Last week, I was stuck in an airport for four hours because the plane was...not safe. I only received a £3 refreshment voucher (75p per hour, what arse-breaking munificence!) so I was quite miffed to see that other similarly grounded people of late having Space Jam-themed sing-a-longs and lovely Czech classical music by an American orchestra in China.
Andrew Neil probably hoped he'd been stuck in a terminal and that his understudy was hosting The Sunday Politics last week, as Alex Jones (the out-there US radio host, not the smiley Welsh One Show host) went properly mental. The reason? Well he hardly needs one, but it was the secret malevolence of the Bilderberg Group (not to be confused with Build-A-Burger, which is dangerous in a very different way) that caught his swivel eyes.

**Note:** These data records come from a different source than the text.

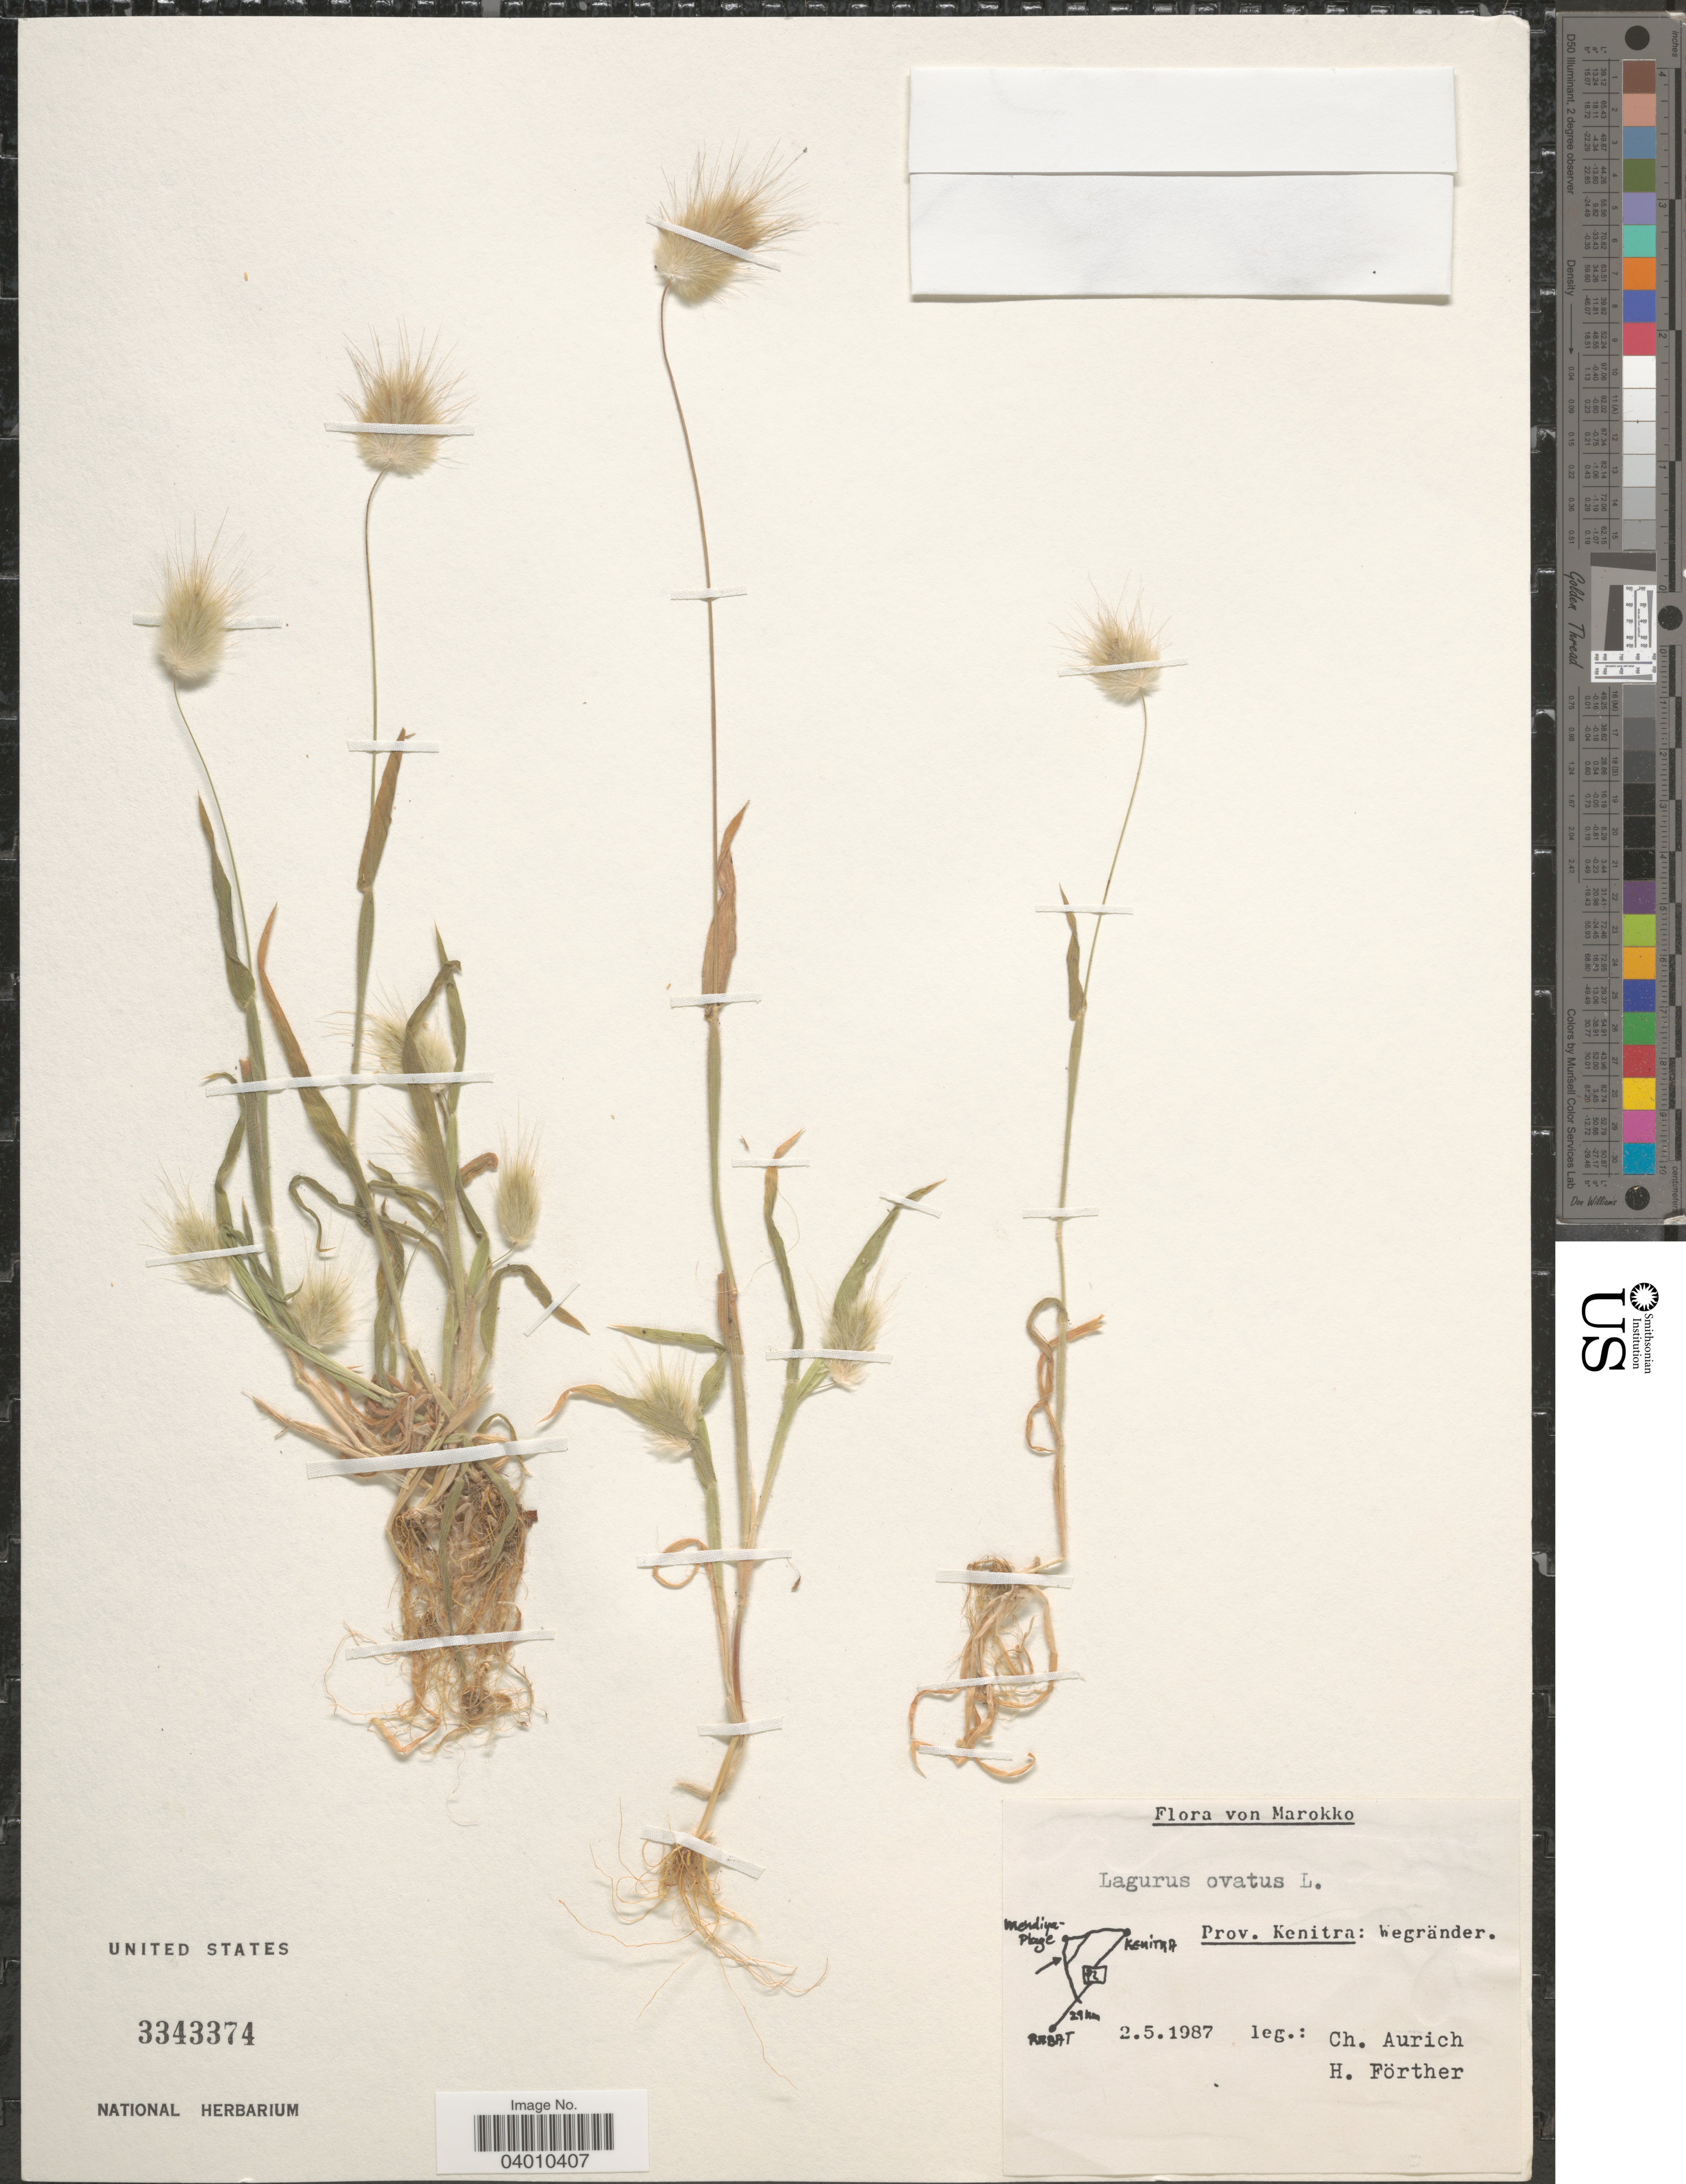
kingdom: Plantae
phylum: Tracheophyta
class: Liliopsida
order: Poales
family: Poaceae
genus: Lagurus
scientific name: Lagurus ovatus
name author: L.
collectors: C. Aurich & H. Förther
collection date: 1987-05-02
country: Morocco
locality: Marokko. Prov. Kenitra: Wegränder.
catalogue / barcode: US 3343374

Mind you Jones is, all the same, a case in point to the notion that just because you're paranoid doesn't mean they're not after you. Edward Snowden got off his plane in Hong Kong and was met with some fanfare, as his resolution to blow the whistle on the NSA's shocking but not surprising surveillance policies has made him a bit of a hero. Well, a hero to some, to others he's guilty of treason. "I don't want to live in a society that does this" will be the Snowden line we see in memes on Facebook walls and grafitti on public walls for the next 40 years, which will no doubt irk that former darling of the new society hopefuls Barack Obama. His reaction to the leaks was that of, how can I put this, a bit of an asshole. How did he go from "Hope and Change" to "A few babies will always go down the sink when you're emptying bathwater" so quickly?
All this controversy will be good news for John Oliver (unless he has some weird stuff on his hard drive, that is) as he takes over the helm of The Daily Show in Jon Stewart's Iranian film making absence. Although it's great to see a British presenter on US TV who isn't Piers Morgan, I do have a bit of a quibble about the whole arrangement. After all, having someone from Birmingham stand in on a regular satirical fixture while the main anchor is away doing other projects is sort of my thing.
Oliver may also be able to make hay of the fact that at least one section of his home media has taken the Sexy A Levels angle of one of the watershed stories of the decade. Yes, the Telegraph reckons the most interesting part in this series of events was that Snowden's girlfriend was a pole dancer. It was hardly a good week for feminism, as the future manifesto of some games consoles or other (is there anything to be said any more for a game of Worms on the PS1?) prompted one feminist scribe to wonder out loud why female protagonists in video games don't, well, exist. Sadness ensued.
Nor indeed has it been a good week for non-racism, especially in Ireland. Comedian Tara Flynn's husband had the impertinence to go out walking while black in her hometown of Kinsale, and this comes in the recent shadow of Kerry woman and gaelgeoir Una Minh Kavanagh being racially abused (and spat at) for looking unacceptably Vietnamese. There has, thankfully, been some benefit though, as Tara Flynn's YouTube response and Una's writings on the matter have been two of the most viewed items of the last weeks. Meanwhile in the States a woman, Yolanda Pivey, was getting exasperated after 300+ job applications vanishing into the ether when she decided to upskill. And by "upskill", I mean "ticked white for ethnicity in the diversity questionnaire box". Guess what happened?
Diversity of course won't be a problem at the upcoming G8 summit what with Angela Merkel, Barack Obama and Japanese PM Shinze Abe attending, and 37.5% of a meeting not being white dudes actually counts as a decent batting average. With former summits being held in places like Paris and Puerto Rico , this year the honour falls to, eh, Co Fermanagh. Zeal to make the place just so has reached near-Azerbaijani Eurovision hosting levels in Fermanagh's dreary steeples, as shop front veneers have been put up over derelict buildings to beautify the place for the dignitaries. Fair enough I suppose. I mean, it'd be a real buzzkill to go to an economic forum and see actual visual evidence of what they're doing wrong.